## WHAT TO PRODUCE:
Pictures should be excluded; otherwise, copy every entry exactly.

## GIVEN DATA:
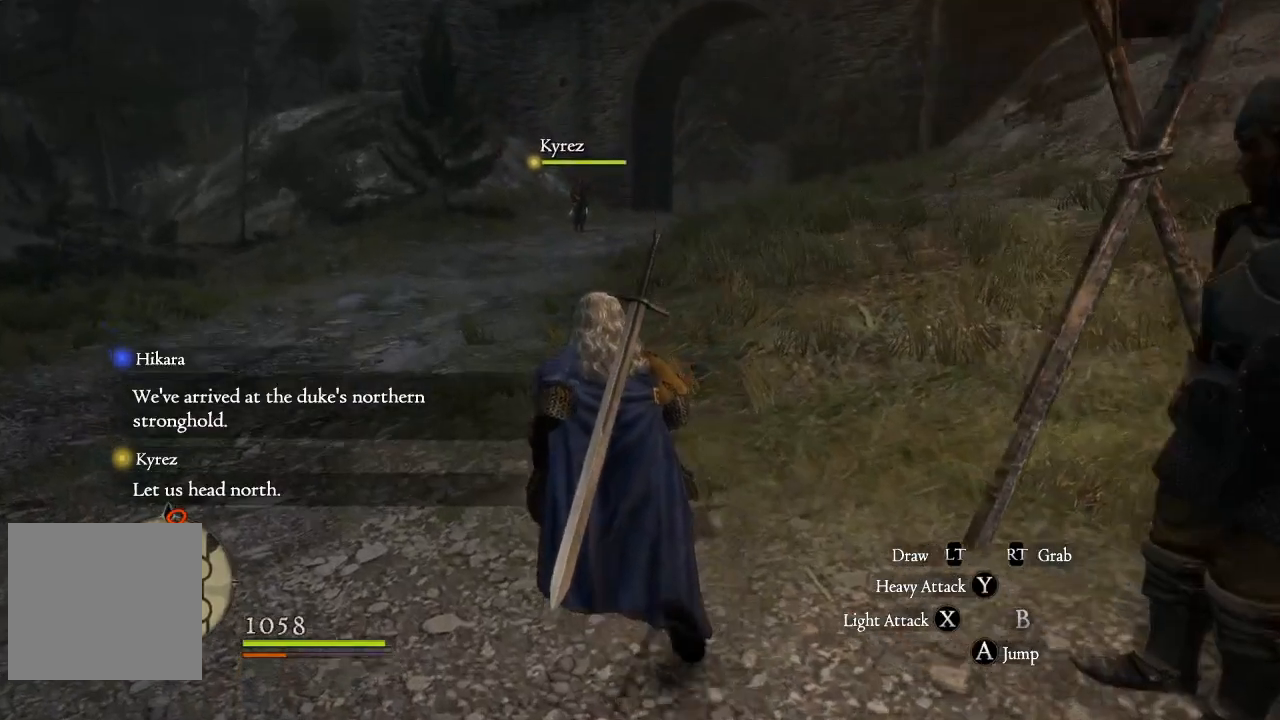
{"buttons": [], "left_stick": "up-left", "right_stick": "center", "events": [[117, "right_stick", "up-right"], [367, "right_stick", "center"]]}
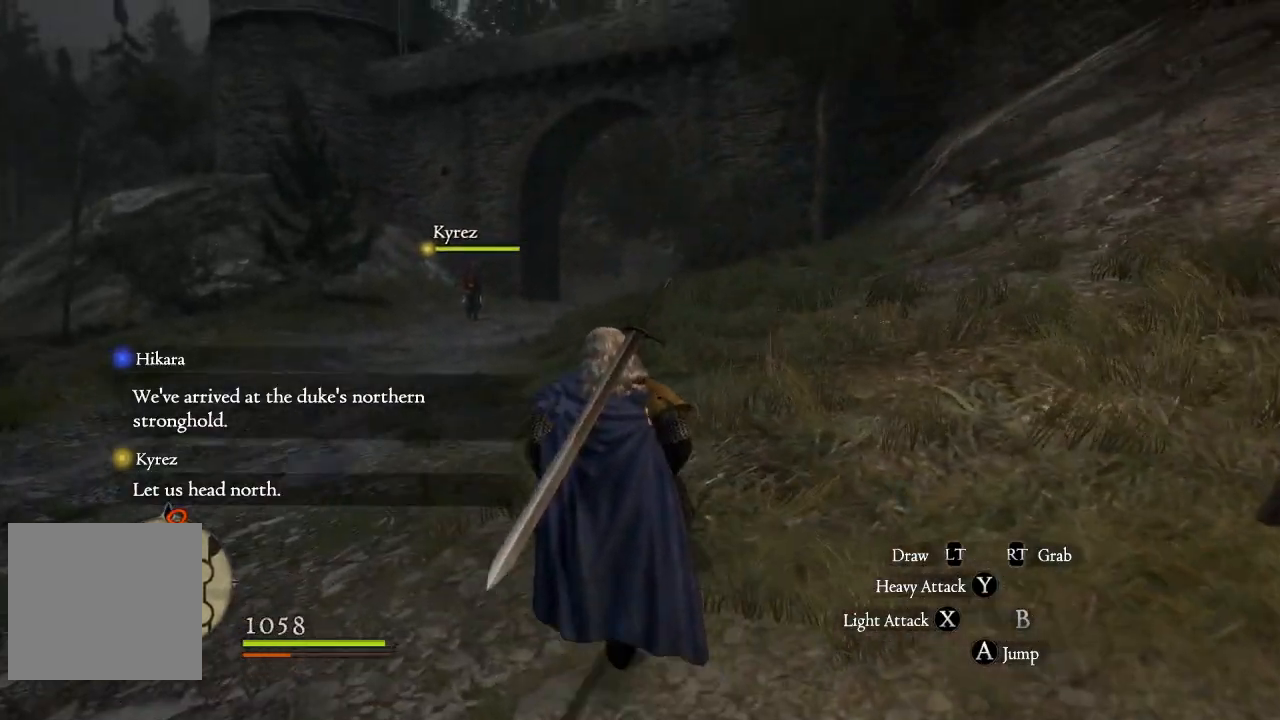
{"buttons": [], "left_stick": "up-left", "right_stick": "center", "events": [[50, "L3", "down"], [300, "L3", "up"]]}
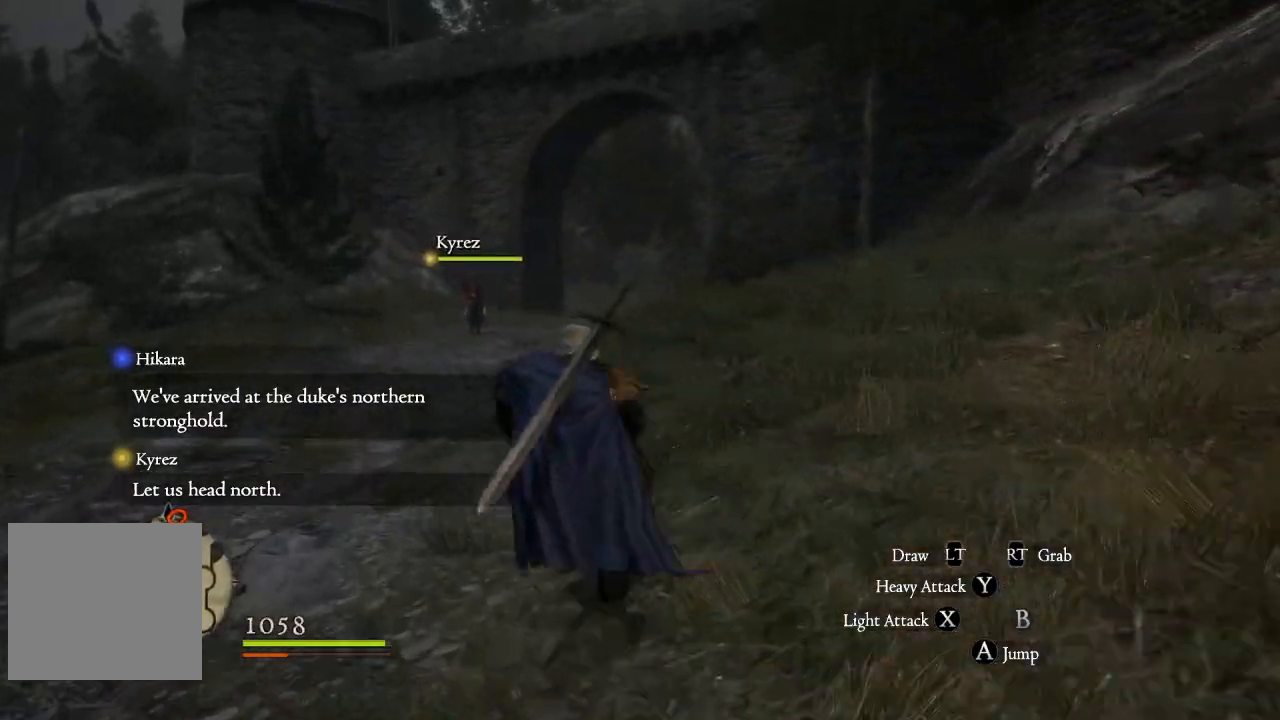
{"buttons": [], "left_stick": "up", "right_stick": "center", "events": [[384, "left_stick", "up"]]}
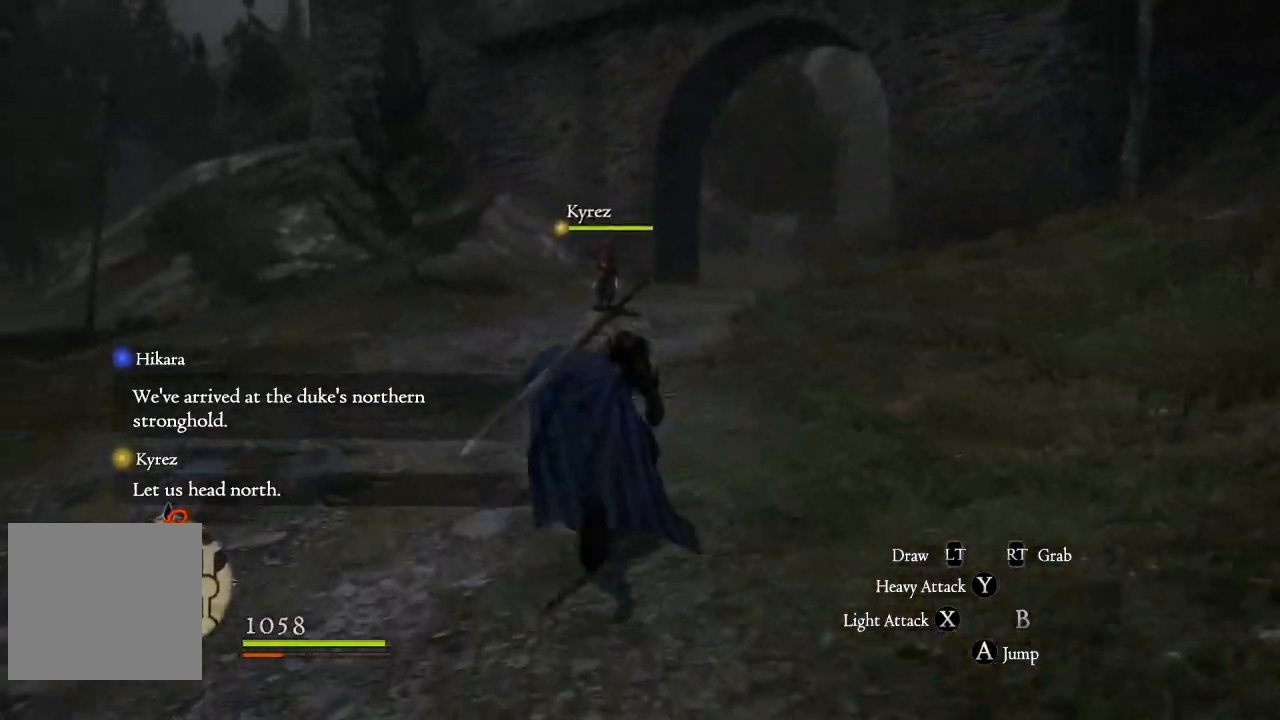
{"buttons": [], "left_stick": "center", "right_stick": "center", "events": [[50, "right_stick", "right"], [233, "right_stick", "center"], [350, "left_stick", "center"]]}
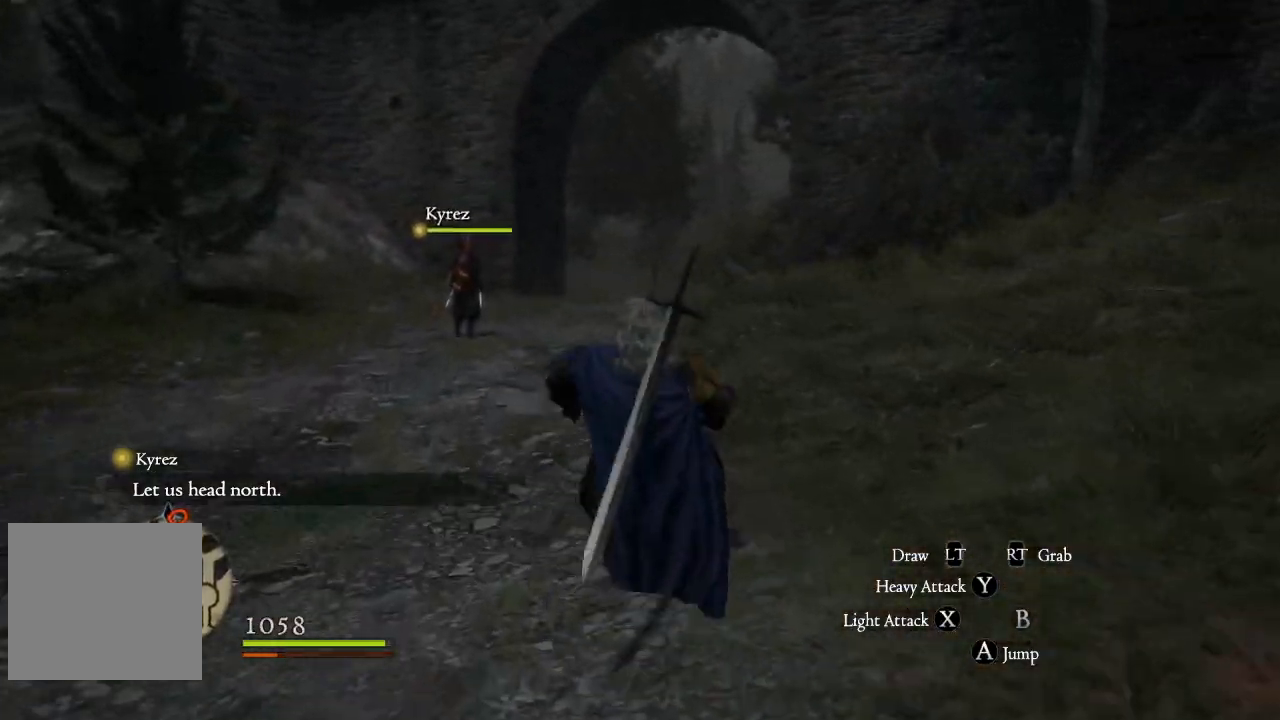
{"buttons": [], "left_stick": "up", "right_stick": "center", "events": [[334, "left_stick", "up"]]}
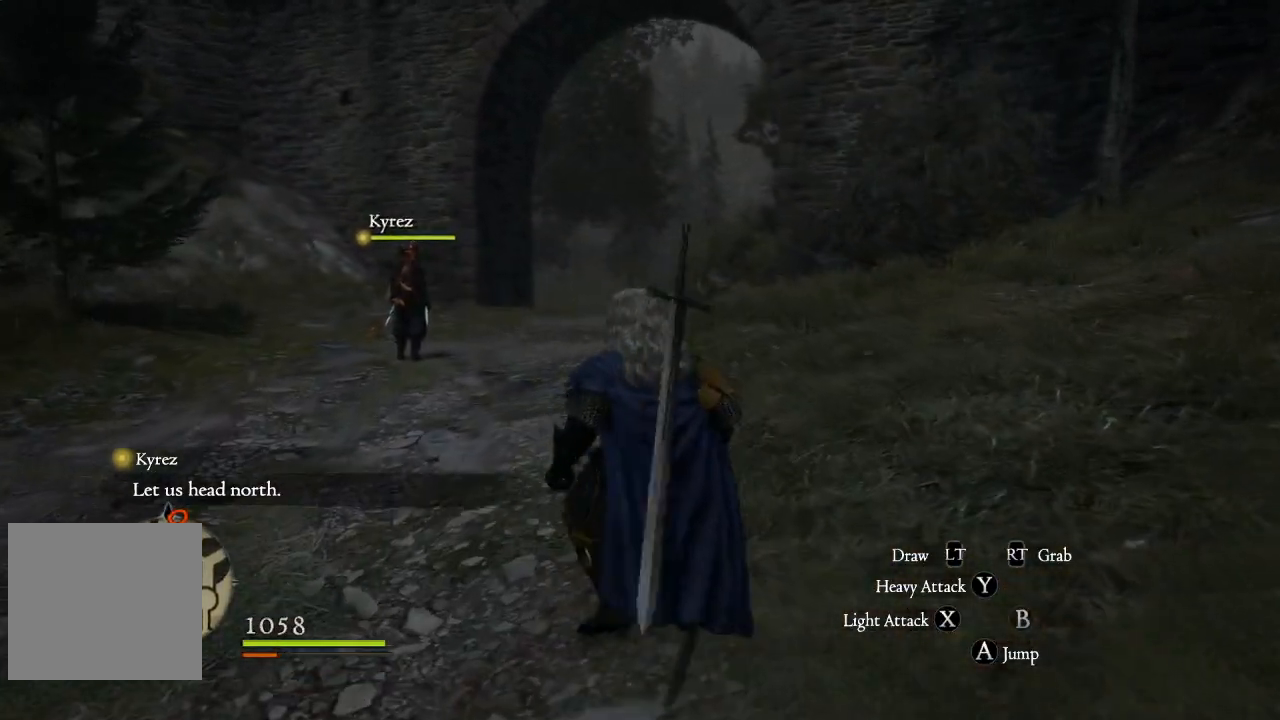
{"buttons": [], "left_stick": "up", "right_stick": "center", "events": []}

## THE ANSWER:
{"buttons": [], "left_stick": "up-left", "right_stick": "center", "events": [[117, "right_stick", "up-right"], [367, "right_stick", "center"]]}
{"buttons": [], "left_stick": "up-left", "right_stick": "center", "events": [[50, "L3", "down"], [300, "L3", "up"]]}
{"buttons": [], "left_stick": "up", "right_stick": "center", "events": [[384, "left_stick", "up"]]}
{"buttons": [], "left_stick": "center", "right_stick": "center", "events": [[50, "right_stick", "right"], [233, "right_stick", "center"], [350, "left_stick", "center"]]}
{"buttons": [], "left_stick": "up", "right_stick": "center", "events": [[334, "left_stick", "up"]]}
{"buttons": [], "left_stick": "up", "right_stick": "center", "events": []}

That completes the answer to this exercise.